I have been following the Hitchens - Wilson debate on ChristianityToday.com with great interest. Overall, I think Douglas Wilson has been doing very well against a brilliant, vicious, and thoroughly unrelenting opponent. Hitchens' role in this world, I believe, is to bludgeon out hypocrisy, poor thinking, and overall stupidity. I am grateful when he turns his pen against things that I, too, dislike. However, he is not much of a spokesperson for his own "you don't need religion to be be good" argument. I love reading Hitchens' articles on slate.com. I have a hard time imagining spending more than two minutes in a room with him without jumping out a window. Douglas Wilson, on the other hand, I knew only through the classical Christian school movement. It's satisfying to see that he seems to be a good foil for Hitchens.
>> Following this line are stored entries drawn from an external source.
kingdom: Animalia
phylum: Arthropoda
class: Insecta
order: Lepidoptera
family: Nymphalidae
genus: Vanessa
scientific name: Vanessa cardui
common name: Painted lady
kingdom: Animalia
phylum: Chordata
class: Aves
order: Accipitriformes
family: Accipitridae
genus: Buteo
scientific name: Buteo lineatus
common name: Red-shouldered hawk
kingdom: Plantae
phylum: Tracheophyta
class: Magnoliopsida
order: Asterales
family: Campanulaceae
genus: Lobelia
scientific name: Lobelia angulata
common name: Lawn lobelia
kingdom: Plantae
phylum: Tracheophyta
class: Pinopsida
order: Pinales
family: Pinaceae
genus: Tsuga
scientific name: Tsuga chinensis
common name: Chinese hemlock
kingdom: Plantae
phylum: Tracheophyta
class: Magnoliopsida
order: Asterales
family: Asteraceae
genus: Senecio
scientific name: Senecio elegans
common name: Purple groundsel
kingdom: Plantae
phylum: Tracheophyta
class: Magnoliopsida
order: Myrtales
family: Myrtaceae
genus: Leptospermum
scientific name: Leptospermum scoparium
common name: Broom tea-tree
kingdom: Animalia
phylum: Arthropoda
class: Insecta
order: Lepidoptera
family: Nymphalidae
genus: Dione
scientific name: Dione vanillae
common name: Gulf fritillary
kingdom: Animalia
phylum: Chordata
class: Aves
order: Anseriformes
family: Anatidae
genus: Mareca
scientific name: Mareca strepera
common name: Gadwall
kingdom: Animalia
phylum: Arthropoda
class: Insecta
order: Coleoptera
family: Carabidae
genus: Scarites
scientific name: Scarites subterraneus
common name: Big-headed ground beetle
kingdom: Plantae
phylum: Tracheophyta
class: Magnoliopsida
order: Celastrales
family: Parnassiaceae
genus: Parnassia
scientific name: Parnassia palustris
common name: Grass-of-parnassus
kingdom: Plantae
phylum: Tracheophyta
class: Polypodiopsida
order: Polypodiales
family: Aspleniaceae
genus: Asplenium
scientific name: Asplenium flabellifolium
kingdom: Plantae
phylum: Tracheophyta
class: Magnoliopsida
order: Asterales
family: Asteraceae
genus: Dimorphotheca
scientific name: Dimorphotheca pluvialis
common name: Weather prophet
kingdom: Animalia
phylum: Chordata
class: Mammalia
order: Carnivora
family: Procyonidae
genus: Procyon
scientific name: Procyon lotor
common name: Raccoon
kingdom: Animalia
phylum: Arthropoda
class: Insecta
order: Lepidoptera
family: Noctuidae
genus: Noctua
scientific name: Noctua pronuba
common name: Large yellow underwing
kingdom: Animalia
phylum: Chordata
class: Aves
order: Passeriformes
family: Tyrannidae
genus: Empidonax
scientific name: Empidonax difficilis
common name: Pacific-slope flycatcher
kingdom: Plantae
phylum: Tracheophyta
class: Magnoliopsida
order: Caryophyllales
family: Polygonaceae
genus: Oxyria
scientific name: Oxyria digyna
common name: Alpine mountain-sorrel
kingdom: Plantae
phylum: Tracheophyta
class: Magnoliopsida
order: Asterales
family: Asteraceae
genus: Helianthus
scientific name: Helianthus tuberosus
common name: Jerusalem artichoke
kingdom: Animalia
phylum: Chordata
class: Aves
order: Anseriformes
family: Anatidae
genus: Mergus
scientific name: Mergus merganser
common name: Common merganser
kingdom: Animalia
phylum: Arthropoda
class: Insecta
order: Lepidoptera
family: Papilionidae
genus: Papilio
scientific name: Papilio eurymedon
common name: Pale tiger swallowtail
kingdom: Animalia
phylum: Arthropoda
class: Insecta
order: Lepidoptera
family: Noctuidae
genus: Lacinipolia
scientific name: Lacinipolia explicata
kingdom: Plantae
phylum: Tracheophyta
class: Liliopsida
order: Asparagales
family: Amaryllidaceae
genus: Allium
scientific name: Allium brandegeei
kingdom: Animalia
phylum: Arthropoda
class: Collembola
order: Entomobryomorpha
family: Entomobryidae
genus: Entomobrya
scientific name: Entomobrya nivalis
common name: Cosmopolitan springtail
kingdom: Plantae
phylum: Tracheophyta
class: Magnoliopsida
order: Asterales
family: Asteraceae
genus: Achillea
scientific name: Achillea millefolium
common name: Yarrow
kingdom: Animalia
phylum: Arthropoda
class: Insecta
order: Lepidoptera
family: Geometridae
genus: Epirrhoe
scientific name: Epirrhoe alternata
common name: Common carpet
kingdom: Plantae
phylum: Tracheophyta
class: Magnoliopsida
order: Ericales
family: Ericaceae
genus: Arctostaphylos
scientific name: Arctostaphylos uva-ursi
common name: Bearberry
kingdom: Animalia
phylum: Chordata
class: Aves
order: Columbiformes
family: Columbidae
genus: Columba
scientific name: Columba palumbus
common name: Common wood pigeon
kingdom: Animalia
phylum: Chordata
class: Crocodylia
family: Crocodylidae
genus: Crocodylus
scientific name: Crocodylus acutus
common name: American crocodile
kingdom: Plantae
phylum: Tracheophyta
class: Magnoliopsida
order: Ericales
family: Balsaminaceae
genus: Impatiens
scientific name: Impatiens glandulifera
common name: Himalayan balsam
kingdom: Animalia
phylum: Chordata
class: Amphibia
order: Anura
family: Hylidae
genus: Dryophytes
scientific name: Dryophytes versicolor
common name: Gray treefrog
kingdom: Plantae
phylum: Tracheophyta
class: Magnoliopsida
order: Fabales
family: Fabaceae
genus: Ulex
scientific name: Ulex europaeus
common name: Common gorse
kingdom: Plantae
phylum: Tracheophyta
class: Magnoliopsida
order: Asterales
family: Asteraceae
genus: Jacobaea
In dark ages people are best guided by religion, as in a pitch-black night a blind man is the best guide; he knows the roads and paths better than a man who can see. When daylight comes, however, it is foolish to use blind old men as
guides.
Heine died in 1856, so we have the advantage of historical perspective that he may have lacked. Considering the state of the world during the past 100 years, in which psychopathic tyrants have repeatedly seized control of entire countries and, with the consent of their citizens, slaughtered millions of their fellow citizens, in which school children have taken to murdering their parents and teachers, in which the largest and "most advanced" countries of the world have decided from time to time that forced sterilizations, compulsory abortions, and medical experiments on less-than-voluntary human subjects are sound public policy....
Can we really say that "daylight" has come? If religion is the best guide for "dark ages," then perhaps religion is exactly what we need.